The three of us then set of to meet seven other volunters in a little resort town about 30 minutes from the house we were stayting at. We were going to snorkel, swim and possibly se whal sharks but the weather was terrible (up to that point it had rained for about 2 weeks straight!) and we stayed at the resort, just hanging out. We still had a good time. Four of us in the group, all members of batch 266 (I am batch 267), are dive certified. The day before the three of us got there, they had already gone SCUBA diving with the whale sharks. One, who has ben diving for probably 20-30 years, said it was the most terifying thing she's ever done. Anyway, it was really fun.

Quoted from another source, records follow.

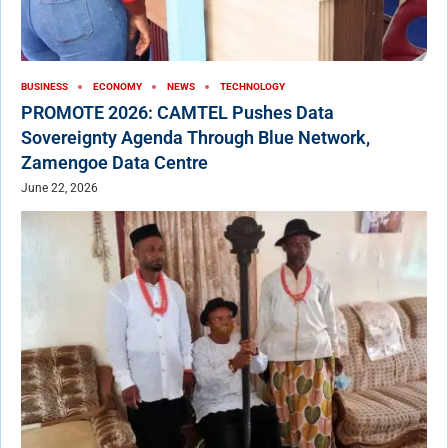
BUSINESS
ECONOMY
NEWS
TECHNOLOGY
PROMOTE 2026: CAMTEL Pushes Data
Sovereignty Agenda Through Blue Network,
Zamengoe Data Centre
June 22, 2026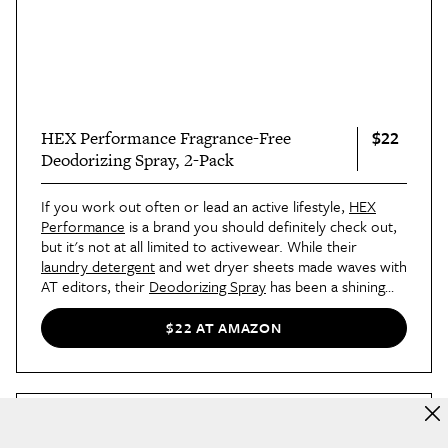
$22
HEX Performance Fragrance-Free
Deodorizing Spray, 2-Pack
If you work out often or lead an active lifestyle,
HEX
Performance
is a brand you should definitely check out,
but it's not at all limited to activewear. While their
laundry detergent
and wet dryer sheets made waves with
AT editors, their
Deodorizing Spray
has been a shining
star in the bunch. With two dogs running around inside
and outside of her home all day, shopping editor Britt
$22 AT AMAZON
keeps the spray within reach to knock the smells out.
The spray can also be used on sneakers, workout mats,
and more — all without the harsh chemicals.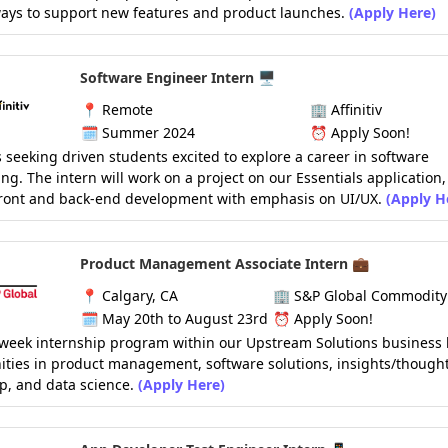
ays to support new features and product launches.
(Apply Here)
Software Engineer Intern 🖥️
📍
Remote
🏢
Affinitiv
🗓️
Summer 2024
⏰
Apply Soon!
 is seeking driven students excited to explore a career in software
ng. The intern will work on a project on our Essentials application
front and back-end development with emphasis on UI/UX.
(Apply H
Product Management Associate Intern 💼
📍
Calgary, CA
🏢
S&P Global Commodity 
🗓️
May 20th to August 23rd
⏰
Apply Soon!
-week internship program within our Upstream Solutions business l
ties in product management, software solutions, insights/though
p, and data science.
(Apply Here)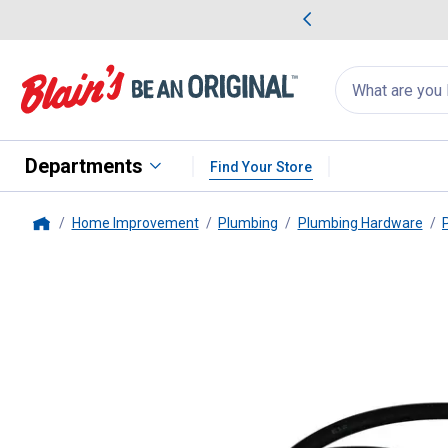
me Favorites
Deals on Home Favorites
Search
for
products:
suggestions
Suggestions Co
appear
below
Departments
Find Your Store
Home Improvement
Plumbing
Plumbing Hardware
Home
PlumbPak
Washing Machine Hose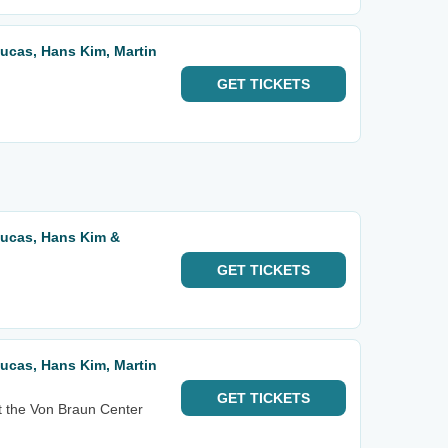
 Lucas, Hans Kim, Martin
GET
TICKETS
 Lucas, Hans Kim &
GET
TICKETS
 Lucas, Hans Kim, Martin
GET
TICKETS
t the Von Braun Center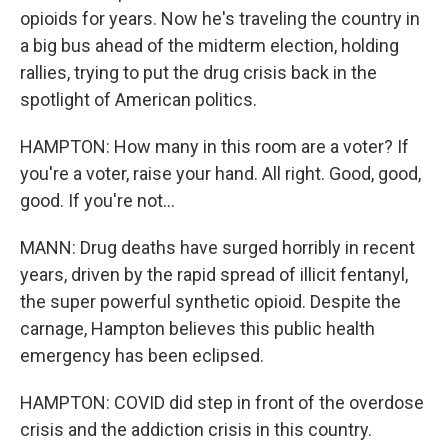
opioids for years. Now he's traveling the country in
a big bus ahead of the midterm election, holding
rallies, trying to put the drug crisis back in the
spotlight of American politics.
HAMPTON: How many in this room are a voter? If
you're a voter, raise your hand. All right. Good, good,
good. If you're not...
MANN: Drug deaths have surged horribly in recent
years, driven by the rapid spread of illicit fentanyl,
the super powerful synthetic opioid. Despite the
carnage, Hampton believes this public health
emergency has been eclipsed.
HAMPTON: COVID did step in front of the overdose
crisis and the addiction crisis in this country.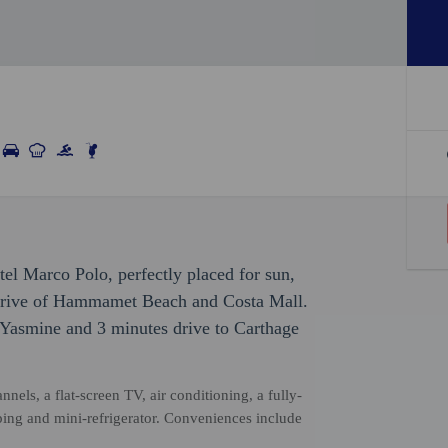
el Marco Polo, perfectly placed for sun,
e drive of Hammamet Beach and Costa Mall.
t Yasmine and 3 minutes drive to Carthage
nels, a flat-screen TV, air conditioning, a fully-
ping and mini-refrigerator. Conveniences include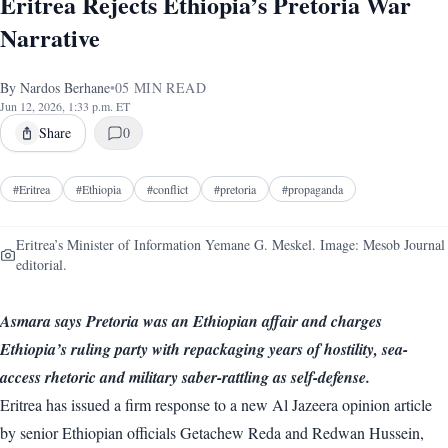
Eritrea Rejects Ethiopia’s Pretoria War
Narrative
By
Nardos Berhane
•
05
MIN READ
Jun 12, 2026, 1:33 p.m. ET
Share
0
#
Eritrea
#
Ethiopia
#
conflict
#
pretoria
#
propaganda
Eritrea’s Minister of Information Yemane G. Meskel. Image: Mesob Journal
editorial.
Asmara says Pretoria was an Ethiopian affair and charges
Ethiopia’s ruling party with repackaging years of hostility, sea-
access rhetoric and military saber-rattling as self-defense.
Eritrea has issued a firm response to a new Al Jazeera opinion article
by senior Ethiopian officials Getachew Reda and Redwan Hussein,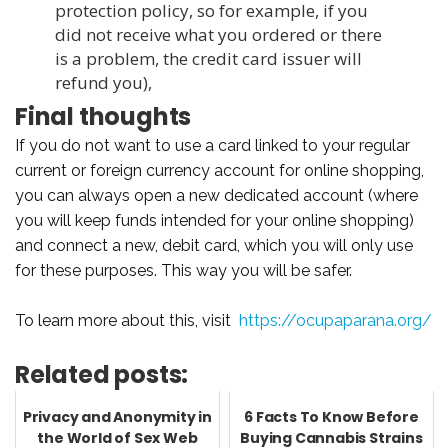
protection policy, so for example, if you
did not receive what you ordered or there
is a problem, the credit card issuer will
refund you),
Final thoughts
If you do not want to use a card linked to your regular
current or foreign currency account for online shopping,
you can always open a new dedicated account (where
you will keep funds intended for your online shopping)
and connect a new, debit card, which you will only use
for these purposes. This way you will be safer.
To learn more about this, visit
https://ocupaparana.org/
Related posts:
Privacy and Anonymity in
6 Facts To Know Before
the World of Sex Web
Buying Cannabis Strains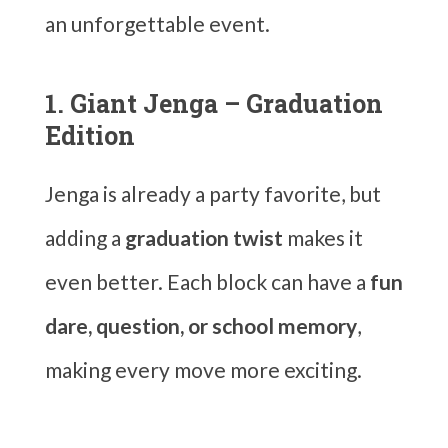
an unforgettable event.
1. Giant Jenga – Graduation
Edition
Jenga is already a party favorite, but
adding a
graduation twist
makes it
even better. Each block can have a
fun
dare, question, or school memory
,
making every move more exciting.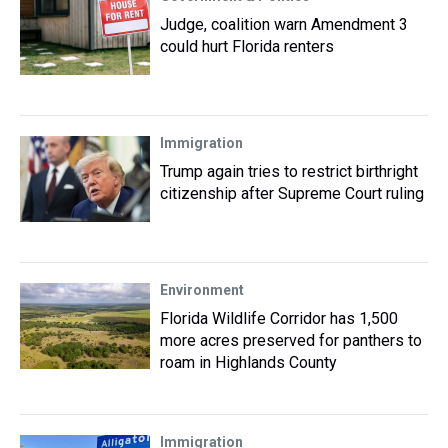
Judge, coalition warn Amendment 3
could hurt Florida renters
Immigration
Trump again tries to restrict birthright
citizenship after Supreme Court ruling
Environment
Florida Wildlife Corridor has 1,500
more acres preserved for panthers to
roam in Highlands County
Immigration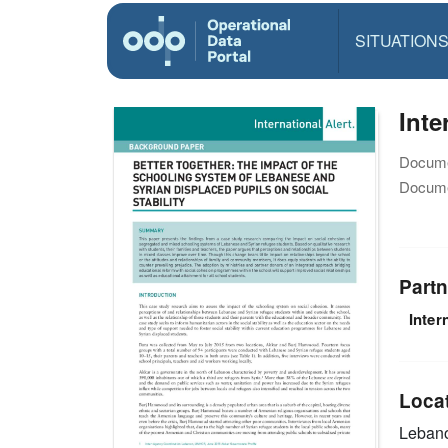
SITUATION
Inte
Docume
Docume
Partn
Inter
Loca
Leban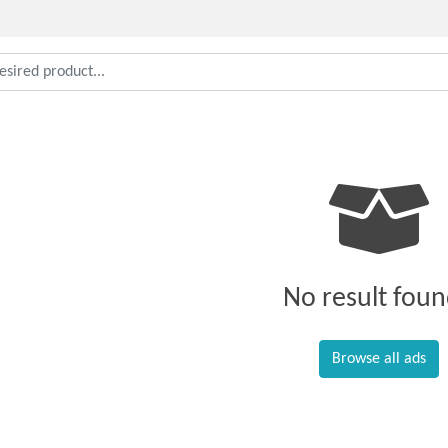
No result foun
Browse all ads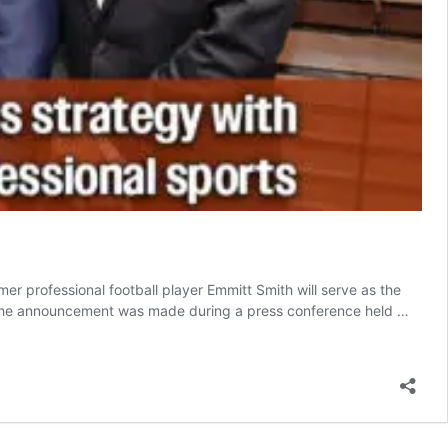
professional football player Emmitt Smith will serve as the
. The announcement was made during a press conference held …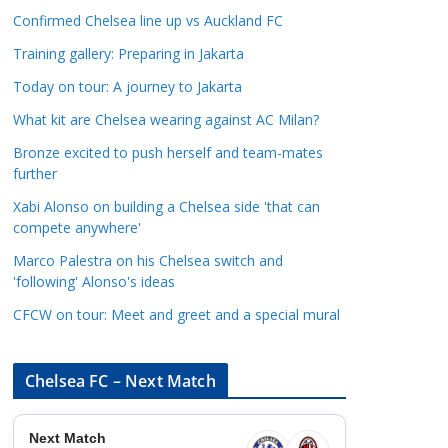
a
Confirmed Chelsea line up vs Auckland FC
t
Training gallery: Preparing in Jakarta
e
Today on tour: A journey to Jakarta
g
o
What kit are Chelsea wearing against AC Milan?
r
Bronze excited to push herself and team-mates
i
further
e
Xabi Alonso on building a Chelsea side 'that can
s
compete anywhere'
Marco Palestra on his Chelsea switch and
'following' Alonso's ideas
CFCW on tour: Meet and greet and a special mural
Chelsea FC – Next Match
Next Match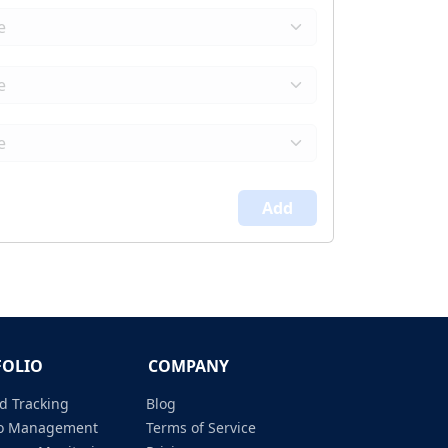
Add
FOLIO
COMPANY
d Tracking
Blog
lio Management
Terms of Service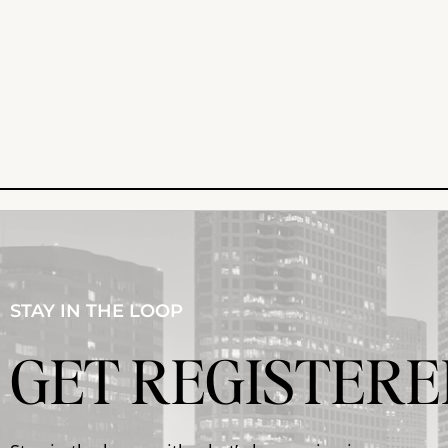
STAY IN THE LOOP
GET REGISTERE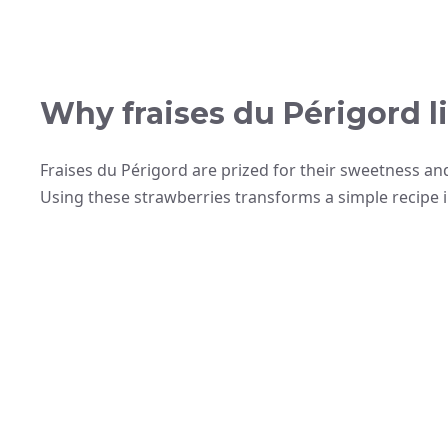
Why fraises du Périgord li
Fraises du Périgord are prized for their sweetness an
Using these strawberries transforms a simple recipe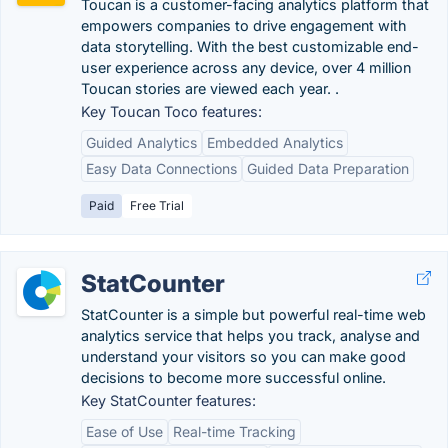
Toucan is a customer-facing analytics platform that
empowers companies to drive engagement with
data storytelling. With the best customizable end-
user experience across any device, over 4 million
Toucan stories are viewed each year. .
Key Toucan Toco features:
Guided Analytics
Embedded Analytics
Easy Data Connections
Guided Data Preparation
Paid
Free Trial
StatCounter
StatCounter is a simple but powerful real-time web
analytics service that helps you track, analyse and
understand your visitors so you can make good
decisions to become more successful online.
Key StatCounter features:
Ease of Use
Real-time Tracking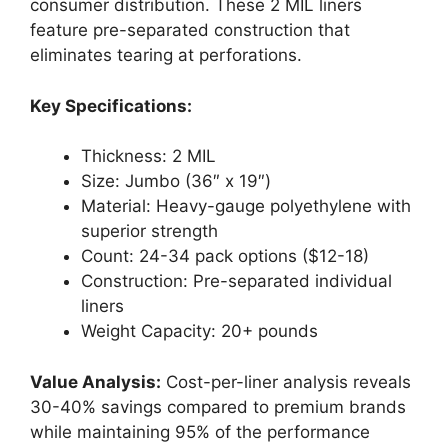
consumer distribution. These 2 MIL liners
feature pre-separated construction that
eliminates tearing at perforations.
Key Specifications:
Thickness: 2 MIL
Size: Jumbo (36″ x 19″)
Material: Heavy-gauge polyethylene with
superior strength
Count: 24-34 pack options ($12-18)
Construction: Pre-separated individual
liners
Weight Capacity: 20+ pounds
Value Analysis:
Cost-per-liner analysis reveals
30-40% savings compared to premium brands
while maintaining 95% of the performance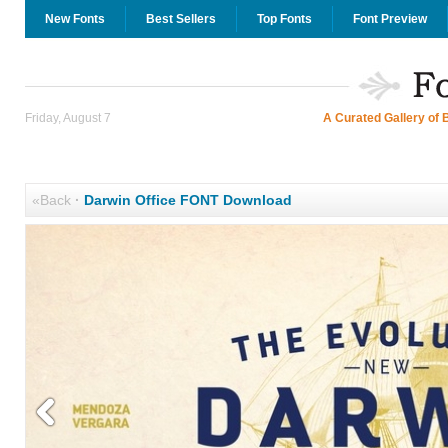
New Fonts
Best Sellers
Top Fonts
Font Preview
Friday, August 7
A Curated Gallery of 
«Back
·
Darwin Office FONT Download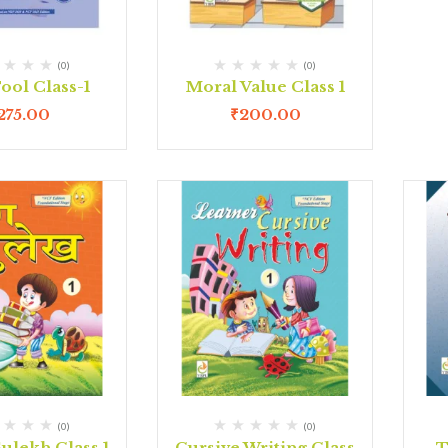
(0)
(0)
ool Class-1
Moral Value Class 1
275.00
₹
200.00
(0)
(0)
ulekh Class 1
Cursive Writing Class
T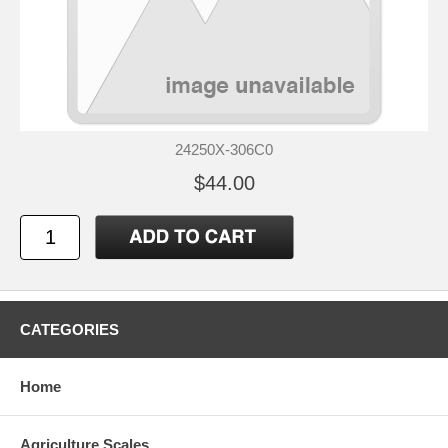
24250X-306C0
$44.00
CATEGORIES
Home
Agriculture Scales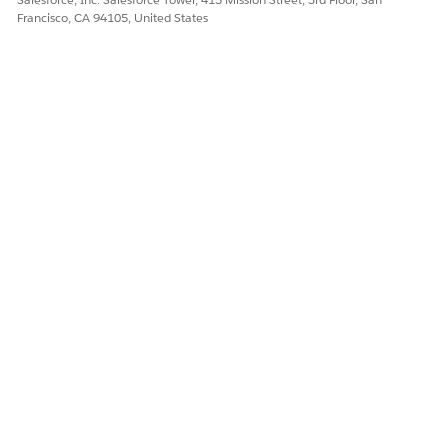
Francisco, CA 94105, United States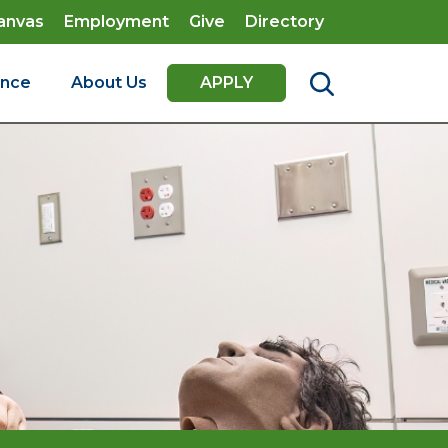
anvas
Employment
Give
Directory
ence
About Us
APPLY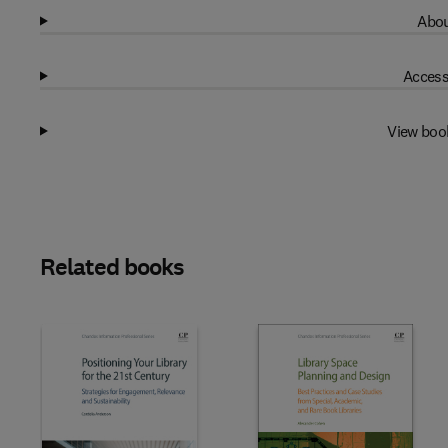
Abou
Access
View boo
Related books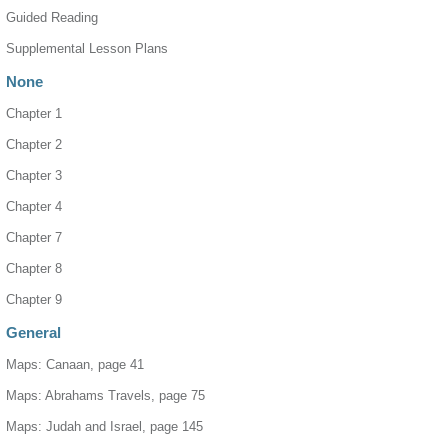
Guided Reading
Supplemental Lesson Plans
None
Chapter 1
Chapter 2
Chapter 3
Chapter 4
Chapter 7
Chapter 8
Chapter 9
General
Maps: Canaan, page 41
Maps: Abrahams Travels, page 75
Maps: Judah and Israel, page 145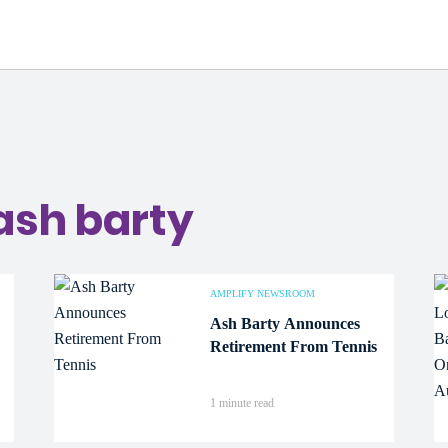
a
ash barty
AMPLIFY NEWSROOM
Ash Barty Announces
Retirement From Tennis
1 minute read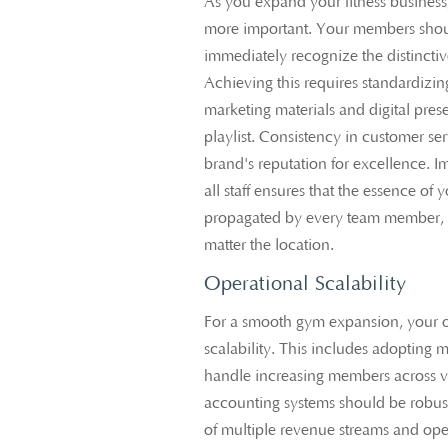
As you expand your fitness busines
more important. Your members shoul
immediately recognize the distincti
Achieving this requires standardizin
marketing materials and digital pres
playlist. Consistency in customer ser
brand's reputation for excellence. 
all staff ensures that the essence of
propagated by every team member, 
matter the location.
Operational Scalability
For a smooth gym expansion, your o
scalability. This includes adoptin
handle increasing members across va
accounting systems should be robus
of multiple revenue streams and ope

But anyway, here I am, at site, having been here now for a day or two over two months. I am sitting in the school's computer lab, taking a break from working on a pretty intensive project. The lab here has roughly 50 potentially functioning computers. When I arrived, roughly four were operational and the rest were all muddled and beleaguered with viruses. Having a completely donated lab (courtesy of the Intel Corp.) that can't even turn on is about as worthwhile as donating 50 over-sized paperweights to the students. I have done some research and have found a free piece of software that essentially lets us "freeze" the computers into whatever state we leave them as. For instance, my counterpart and I have been reinstalling Windows, installing all free and open source programs (removing all of the pirated software they had accumulated) and "freezing" the computers. This way, every time a student turns on a computer, they have an experience much like when one firsts takes a computer out of the box. They can do whatever they want, even install 1000000 viruses. As soon as they log out, any change they made, no matter how minute, is disregarded and the computer returns to the fresh out-of-the-box state. This is the first project I have begun that feels like it's in line with the "spirit" of the Peace Corps. It is sustainable and promotes computer literacy for all, every time the user logs in. It's a time consuming process. It takes about fours hours per machine. But it's totally worth it. So far, my counterpart and I have finished 15 computers. It has been fun watching the students reap the immediate benefits of functional computers.

I know my emails have been slow. I hope this blog will eventually have everyone caught up to speed. I have uploaded more photos for every one's enjoyment.
http://picasaweb.google.com/SStanhill
Soon I hope to give everyone a day in the life of a PCV teacher here.